A Fast Start For openMosix
axehind writes "Dr. Moshe Bar recently announced the creation of openMosix, a new OpenSource project. The project has quickly attracted a team of volunteers developers from around the globe and is off to a very fast start. openMosix, is an extension of the Linux kernel. openMosix is a Linux kernel extension for single-system image clustering. openMosix is perfectly scalable and adaptive. Once you have installed openMosix, the nodes in the cluster start talking to one another and the cluster adapts itself to the workload.
"
Under some workloads, I can go along with the assertion that a MOSIX cluster is just like having a big machine with a lot of CPU's. It seems to be great for those workloads and I would love to try it out. Those loads tend to be multiple long running (more than a few seconds) and not multithreaded. For MOSIX to be most efficient, there also needs to be fewer jobs than there are CPUs to run them.
Other workloads, however, will not benefit from MOSIX. These statements are based on reading the docs a couple weeks back, not on actual experience.
Under the MOSIX model, when a process forks, the child may run on the current machine or it may migrate somewhere else. If the job is short lived (ls, echo whatever | sed s/blah/baz, you get the point) MOSIX will perform poorly because it will spend more time trying to figure out where the process should run than would have if it had just run the program on the local host.
If you need more CPU time than one CPU can provide and your program is multi-threaded, a single multiprocessor machine will also work better. This is because MOSIX does not yet support threads running on different machines. A 128-node cluster of 386's is going to run Netscape slower than a single 486 because you will only be using one 386 CPU.
For cases where you just have too many jobs for the resources available (CPU or memory), you may be better off with something like Condor. It is great for submitting batch jobs, migrating those jobs around, and only running the number of jobs that the system can handle.
I tried (vanilla)mosix a while back. It was cool, but had some real world drawbacks. If you start a process on a node and that process opens a socket, opens a file, or uses shared memory, then that process is stuck on that node. So if you start 10 dnet processes on one node, they won't migrate to idle nodes because they have open sockets (to the key server).

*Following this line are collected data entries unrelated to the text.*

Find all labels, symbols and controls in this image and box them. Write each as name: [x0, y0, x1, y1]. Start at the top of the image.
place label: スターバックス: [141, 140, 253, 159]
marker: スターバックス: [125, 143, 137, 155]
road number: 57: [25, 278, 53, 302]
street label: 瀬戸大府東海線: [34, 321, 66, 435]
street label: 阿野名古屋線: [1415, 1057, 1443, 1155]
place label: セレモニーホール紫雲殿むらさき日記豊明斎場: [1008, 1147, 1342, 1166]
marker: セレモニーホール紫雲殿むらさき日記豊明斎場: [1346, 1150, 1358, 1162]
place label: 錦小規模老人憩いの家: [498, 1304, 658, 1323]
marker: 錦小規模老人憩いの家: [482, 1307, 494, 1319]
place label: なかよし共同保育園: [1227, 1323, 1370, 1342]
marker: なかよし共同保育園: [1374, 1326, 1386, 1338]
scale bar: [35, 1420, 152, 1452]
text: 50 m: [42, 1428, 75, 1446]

I don't know if this is the case any longer, I heard rumor that all these things were going to be implimented, so it'll be an interesting project to watch.
Good Luck Open Mosix!
-The JungleBoy
"You never know when some crazed rodent with cold feet might be running loose in your pants."
-Calvin
The main difference is that Mosix doen't work with threads. You can spawn a separate process on a node and it can migrate to different nodes. But if your application is threaded all the threads will run on one node, or migrating between nodes.